Minha avó era mulher de muita fé. Era natural que, apesar de parecer feliz na Tristeza, o bairro que cobiçava fosse o Menino Deus. A rua preferida era também a mais florida, a Ganzo. Vó Wilma era uruguaia, mas dizia que as flores da Ganzo lhe faziam tão feliz quanto as flores de Montevidéu. Menino Deus é outro nome passara despercebido até 2002. Desapercebido para mim, não para Caetano. Caetano Veloso, tempos antes, havia reparado na placa que indicava o caminho para o bairro e fez a canção Menino Deus. Eu escutaria pela primeira vez em show no Teatro do Sesi. O verso, ''Um Porto Alegre é bem mais que um seguro nas rotas das nossas viagens no escuro'' emocionou muita gente. A canção me fez pensar que um porto só tem significado para quem nele encontrar abrigo. Tenho encontrado. Outros também.

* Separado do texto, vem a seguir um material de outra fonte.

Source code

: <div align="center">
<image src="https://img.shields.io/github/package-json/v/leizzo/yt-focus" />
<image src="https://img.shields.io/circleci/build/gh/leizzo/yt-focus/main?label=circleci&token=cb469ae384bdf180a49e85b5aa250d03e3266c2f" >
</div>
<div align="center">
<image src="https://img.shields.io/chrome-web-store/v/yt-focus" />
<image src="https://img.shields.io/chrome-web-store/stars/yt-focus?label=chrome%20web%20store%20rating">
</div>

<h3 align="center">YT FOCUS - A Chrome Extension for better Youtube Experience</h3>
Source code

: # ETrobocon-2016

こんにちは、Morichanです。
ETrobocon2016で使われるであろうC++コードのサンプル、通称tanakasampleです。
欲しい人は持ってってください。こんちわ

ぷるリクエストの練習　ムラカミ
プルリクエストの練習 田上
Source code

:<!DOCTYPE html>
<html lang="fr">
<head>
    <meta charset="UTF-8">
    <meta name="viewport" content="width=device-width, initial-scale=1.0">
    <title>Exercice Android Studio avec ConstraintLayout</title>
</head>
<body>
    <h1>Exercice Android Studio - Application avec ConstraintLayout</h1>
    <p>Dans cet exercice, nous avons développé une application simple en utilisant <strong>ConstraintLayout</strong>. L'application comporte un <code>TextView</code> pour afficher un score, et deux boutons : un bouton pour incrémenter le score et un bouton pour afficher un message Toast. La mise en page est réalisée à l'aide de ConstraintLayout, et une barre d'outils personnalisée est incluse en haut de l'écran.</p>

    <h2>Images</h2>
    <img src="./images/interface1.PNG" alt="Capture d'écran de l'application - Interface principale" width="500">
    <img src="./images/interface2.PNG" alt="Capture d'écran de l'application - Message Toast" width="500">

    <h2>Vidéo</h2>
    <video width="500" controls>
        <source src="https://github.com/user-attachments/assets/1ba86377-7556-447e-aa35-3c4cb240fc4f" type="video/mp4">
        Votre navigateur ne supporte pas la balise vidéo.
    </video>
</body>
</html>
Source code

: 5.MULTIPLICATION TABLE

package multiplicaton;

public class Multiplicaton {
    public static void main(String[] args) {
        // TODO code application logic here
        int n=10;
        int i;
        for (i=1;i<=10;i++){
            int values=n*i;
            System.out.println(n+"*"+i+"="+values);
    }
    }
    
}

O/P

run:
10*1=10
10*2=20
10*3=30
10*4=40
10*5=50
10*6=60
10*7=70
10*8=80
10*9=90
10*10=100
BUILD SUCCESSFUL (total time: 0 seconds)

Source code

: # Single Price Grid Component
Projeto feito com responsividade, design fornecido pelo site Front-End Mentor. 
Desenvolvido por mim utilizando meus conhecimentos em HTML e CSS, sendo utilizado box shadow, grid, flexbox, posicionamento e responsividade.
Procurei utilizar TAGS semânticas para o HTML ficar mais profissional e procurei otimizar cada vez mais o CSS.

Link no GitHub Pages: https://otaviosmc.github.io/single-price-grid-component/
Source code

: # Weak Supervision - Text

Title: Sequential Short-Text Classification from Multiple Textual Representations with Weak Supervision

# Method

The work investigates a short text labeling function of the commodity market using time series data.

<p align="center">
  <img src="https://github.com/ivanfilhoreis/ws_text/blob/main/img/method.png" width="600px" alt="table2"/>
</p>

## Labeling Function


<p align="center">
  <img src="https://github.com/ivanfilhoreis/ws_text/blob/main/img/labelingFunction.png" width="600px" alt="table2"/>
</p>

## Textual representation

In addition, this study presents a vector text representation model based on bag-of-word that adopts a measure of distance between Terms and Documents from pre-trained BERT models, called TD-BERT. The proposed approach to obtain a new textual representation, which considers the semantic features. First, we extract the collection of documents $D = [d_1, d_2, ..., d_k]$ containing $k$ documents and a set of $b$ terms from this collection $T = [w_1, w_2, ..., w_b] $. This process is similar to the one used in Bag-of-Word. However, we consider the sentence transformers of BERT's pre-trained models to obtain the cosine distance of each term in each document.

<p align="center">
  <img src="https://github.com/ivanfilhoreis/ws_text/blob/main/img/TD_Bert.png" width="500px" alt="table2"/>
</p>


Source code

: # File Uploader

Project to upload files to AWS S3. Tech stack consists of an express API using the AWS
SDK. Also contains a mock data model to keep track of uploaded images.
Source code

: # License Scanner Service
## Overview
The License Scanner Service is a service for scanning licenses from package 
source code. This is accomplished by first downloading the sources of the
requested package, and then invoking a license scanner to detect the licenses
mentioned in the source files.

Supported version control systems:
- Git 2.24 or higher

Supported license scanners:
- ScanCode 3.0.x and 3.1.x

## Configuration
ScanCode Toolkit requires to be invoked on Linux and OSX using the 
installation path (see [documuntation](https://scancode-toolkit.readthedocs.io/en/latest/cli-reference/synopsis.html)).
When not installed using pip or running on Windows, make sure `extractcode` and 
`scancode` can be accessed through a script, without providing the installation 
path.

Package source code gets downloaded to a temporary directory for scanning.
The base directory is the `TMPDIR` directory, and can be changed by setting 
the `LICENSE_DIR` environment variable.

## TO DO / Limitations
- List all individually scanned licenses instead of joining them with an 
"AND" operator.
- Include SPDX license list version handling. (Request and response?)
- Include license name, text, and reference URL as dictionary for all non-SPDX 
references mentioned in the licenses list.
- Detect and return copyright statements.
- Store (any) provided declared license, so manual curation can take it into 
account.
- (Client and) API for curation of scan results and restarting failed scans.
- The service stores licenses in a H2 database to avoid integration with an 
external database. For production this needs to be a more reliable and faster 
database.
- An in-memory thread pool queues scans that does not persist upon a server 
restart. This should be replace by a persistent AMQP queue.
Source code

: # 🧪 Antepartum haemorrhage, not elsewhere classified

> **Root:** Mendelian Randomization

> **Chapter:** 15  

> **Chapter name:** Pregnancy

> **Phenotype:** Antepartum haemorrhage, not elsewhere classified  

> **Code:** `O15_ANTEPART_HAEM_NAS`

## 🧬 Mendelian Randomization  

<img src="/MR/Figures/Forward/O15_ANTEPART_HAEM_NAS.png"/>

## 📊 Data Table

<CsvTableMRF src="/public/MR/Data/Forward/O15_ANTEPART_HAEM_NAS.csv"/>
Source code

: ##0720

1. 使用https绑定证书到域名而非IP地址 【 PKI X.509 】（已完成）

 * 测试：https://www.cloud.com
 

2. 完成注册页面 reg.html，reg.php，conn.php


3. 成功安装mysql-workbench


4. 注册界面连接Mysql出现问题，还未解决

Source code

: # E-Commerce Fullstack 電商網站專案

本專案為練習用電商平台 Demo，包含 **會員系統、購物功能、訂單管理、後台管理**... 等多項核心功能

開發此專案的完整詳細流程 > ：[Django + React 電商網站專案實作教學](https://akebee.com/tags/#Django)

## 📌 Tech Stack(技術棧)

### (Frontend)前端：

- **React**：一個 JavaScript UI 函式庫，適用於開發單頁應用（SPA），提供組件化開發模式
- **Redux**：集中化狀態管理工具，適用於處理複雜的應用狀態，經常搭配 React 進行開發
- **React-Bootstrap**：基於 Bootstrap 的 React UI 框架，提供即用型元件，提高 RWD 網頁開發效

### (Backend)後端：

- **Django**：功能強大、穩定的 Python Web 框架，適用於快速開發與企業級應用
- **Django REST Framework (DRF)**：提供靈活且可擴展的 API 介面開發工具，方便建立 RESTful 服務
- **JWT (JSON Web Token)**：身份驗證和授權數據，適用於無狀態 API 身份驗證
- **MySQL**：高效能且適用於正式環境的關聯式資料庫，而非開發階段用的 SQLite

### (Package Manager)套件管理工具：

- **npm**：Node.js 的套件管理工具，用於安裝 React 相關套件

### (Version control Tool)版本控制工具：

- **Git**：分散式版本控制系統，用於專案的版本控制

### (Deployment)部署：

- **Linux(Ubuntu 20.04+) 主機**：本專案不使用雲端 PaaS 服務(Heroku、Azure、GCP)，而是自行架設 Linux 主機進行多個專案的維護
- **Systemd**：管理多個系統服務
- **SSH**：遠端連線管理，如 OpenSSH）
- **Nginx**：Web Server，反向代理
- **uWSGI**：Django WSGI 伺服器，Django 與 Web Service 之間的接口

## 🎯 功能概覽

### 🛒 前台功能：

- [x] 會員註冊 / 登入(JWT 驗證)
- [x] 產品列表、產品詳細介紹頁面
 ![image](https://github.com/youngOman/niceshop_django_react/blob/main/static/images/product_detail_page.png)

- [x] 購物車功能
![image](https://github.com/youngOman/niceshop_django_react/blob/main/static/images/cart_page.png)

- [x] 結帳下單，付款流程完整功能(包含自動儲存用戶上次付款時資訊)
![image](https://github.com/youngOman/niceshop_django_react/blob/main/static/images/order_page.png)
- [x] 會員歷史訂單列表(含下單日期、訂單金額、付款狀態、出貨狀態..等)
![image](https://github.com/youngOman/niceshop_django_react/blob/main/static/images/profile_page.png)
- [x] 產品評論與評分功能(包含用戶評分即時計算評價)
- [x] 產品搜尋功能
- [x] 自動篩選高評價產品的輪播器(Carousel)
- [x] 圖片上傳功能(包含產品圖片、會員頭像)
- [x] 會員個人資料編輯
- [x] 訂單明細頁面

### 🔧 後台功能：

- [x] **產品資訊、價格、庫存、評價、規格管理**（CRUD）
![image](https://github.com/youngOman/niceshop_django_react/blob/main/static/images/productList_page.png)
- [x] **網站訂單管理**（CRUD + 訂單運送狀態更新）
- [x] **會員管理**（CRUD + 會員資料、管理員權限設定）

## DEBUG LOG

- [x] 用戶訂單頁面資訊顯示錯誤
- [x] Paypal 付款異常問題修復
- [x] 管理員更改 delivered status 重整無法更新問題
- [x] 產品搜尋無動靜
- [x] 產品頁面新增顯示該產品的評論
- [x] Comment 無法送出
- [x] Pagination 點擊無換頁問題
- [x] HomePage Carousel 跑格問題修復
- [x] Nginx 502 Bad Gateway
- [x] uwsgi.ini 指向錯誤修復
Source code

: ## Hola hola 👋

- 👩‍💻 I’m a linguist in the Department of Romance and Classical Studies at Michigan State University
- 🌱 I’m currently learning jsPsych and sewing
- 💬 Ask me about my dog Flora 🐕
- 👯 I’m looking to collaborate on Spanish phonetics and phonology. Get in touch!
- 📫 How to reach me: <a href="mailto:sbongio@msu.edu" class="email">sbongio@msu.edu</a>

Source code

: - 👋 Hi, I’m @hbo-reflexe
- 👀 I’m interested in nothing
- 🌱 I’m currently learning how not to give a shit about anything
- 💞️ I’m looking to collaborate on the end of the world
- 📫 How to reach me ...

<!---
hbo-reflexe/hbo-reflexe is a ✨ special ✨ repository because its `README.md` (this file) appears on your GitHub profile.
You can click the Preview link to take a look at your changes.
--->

Naquele momento, foi como se Porto Alegre tivesse se enchido de simbolismos e enigmas. Redenção, Rio ou Lago Guaíba, Porto dos Casais... Os nomes que se referem à nossa cidade são os mais bonitos, não só porque são os nomes que se referem à nossa cidade, mas porque ao falar neles, quem falar deles, mesmo sem perceber, fala em alegria e porto. Tem sido assim em 247 anos e que seja assim para que amanhã haja mais futuro do que jamais houve, como diz a canção.